What needs to be done: Can you output the part of the listing below that opens with the line containing "common name: Crownvetch" and closes with the line containing "order: Rodentia", repeating those lines exactly and nothing else?

[Dataset records]
▼▼▼
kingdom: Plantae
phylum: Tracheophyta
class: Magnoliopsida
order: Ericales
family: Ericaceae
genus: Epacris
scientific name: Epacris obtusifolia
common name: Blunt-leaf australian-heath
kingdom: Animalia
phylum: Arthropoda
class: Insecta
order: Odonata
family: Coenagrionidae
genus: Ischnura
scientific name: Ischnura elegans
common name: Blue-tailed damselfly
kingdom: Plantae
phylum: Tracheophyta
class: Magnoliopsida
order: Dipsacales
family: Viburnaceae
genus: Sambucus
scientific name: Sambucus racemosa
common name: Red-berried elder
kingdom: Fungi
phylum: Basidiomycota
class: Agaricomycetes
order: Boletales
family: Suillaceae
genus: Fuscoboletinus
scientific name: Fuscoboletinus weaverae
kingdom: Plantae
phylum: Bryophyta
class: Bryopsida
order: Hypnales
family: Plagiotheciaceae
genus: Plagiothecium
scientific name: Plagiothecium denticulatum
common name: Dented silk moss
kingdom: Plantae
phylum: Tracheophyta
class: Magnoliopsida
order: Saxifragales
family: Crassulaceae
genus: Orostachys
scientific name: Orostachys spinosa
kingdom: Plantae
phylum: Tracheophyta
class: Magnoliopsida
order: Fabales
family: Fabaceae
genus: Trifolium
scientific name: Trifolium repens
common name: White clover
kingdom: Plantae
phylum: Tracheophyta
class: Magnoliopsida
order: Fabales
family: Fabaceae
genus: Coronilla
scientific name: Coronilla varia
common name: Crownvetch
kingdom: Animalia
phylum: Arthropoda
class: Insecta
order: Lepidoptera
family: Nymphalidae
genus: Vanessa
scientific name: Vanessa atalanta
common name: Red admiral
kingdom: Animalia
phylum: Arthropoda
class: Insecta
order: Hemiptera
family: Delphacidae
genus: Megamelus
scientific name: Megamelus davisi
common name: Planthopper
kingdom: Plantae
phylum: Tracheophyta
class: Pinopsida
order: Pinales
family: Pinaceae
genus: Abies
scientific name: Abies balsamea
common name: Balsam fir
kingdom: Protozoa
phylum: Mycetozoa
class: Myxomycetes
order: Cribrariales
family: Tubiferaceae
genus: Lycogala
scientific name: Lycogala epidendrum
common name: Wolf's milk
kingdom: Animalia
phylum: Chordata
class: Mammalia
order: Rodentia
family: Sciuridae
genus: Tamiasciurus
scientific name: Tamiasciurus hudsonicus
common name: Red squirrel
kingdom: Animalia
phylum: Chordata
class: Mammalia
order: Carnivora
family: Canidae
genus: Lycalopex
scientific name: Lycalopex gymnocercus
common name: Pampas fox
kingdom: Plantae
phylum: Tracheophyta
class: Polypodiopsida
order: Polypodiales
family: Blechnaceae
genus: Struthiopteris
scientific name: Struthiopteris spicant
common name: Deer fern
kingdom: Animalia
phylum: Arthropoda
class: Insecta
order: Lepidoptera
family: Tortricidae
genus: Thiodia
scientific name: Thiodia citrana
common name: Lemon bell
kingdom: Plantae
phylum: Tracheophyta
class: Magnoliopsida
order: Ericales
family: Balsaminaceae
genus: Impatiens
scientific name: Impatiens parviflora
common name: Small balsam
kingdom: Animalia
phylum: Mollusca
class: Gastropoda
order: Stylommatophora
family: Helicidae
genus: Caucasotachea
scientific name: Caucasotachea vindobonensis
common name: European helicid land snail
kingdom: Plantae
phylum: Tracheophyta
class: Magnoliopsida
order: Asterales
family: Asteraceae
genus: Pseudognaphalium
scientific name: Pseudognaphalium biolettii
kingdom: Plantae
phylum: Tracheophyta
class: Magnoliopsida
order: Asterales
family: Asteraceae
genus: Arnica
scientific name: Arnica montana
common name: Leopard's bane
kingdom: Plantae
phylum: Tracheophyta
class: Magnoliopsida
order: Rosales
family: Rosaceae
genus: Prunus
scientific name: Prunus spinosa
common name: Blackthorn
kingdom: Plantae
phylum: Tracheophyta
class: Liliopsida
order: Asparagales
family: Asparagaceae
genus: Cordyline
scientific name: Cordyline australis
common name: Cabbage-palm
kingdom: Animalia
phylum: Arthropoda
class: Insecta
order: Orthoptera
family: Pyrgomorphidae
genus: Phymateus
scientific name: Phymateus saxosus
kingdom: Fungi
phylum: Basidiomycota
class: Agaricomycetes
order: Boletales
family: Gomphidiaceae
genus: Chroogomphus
▲▲▲
Correct answer:
common name: Crownvetch
kingdom: Animalia
phylum: Arthropoda
class: Insecta
order: Lepidoptera
family: Nymphalidae
genus: Vanessa
scientific name: Vanessa atalanta
common name: Red admiral
kingdom: Animalia
phylum: Arthropoda
class: Insecta
order: Hemiptera
family: Delphacidae
genus: Megamelus
scientific name: Megamelus davisi
common name: Planthopper
kingdom: Plantae
phylum: Tracheophyta
class: Pinopsida
order: Pinales
family: Pinaceae
genus: Abies
scientific name: Abies balsamea
common name: Balsam fir
kingdom: Protozoa
phylum: Mycetozoa
class: Myxomycetes
order: Cribrariales
family: Tubiferaceae
genus: Lycogala
scientific name: Lycogala epidendrum
common name: Wolf's milk
kingdom: Animalia
phylum: Chordata
class: Mammalia
order: Rodentia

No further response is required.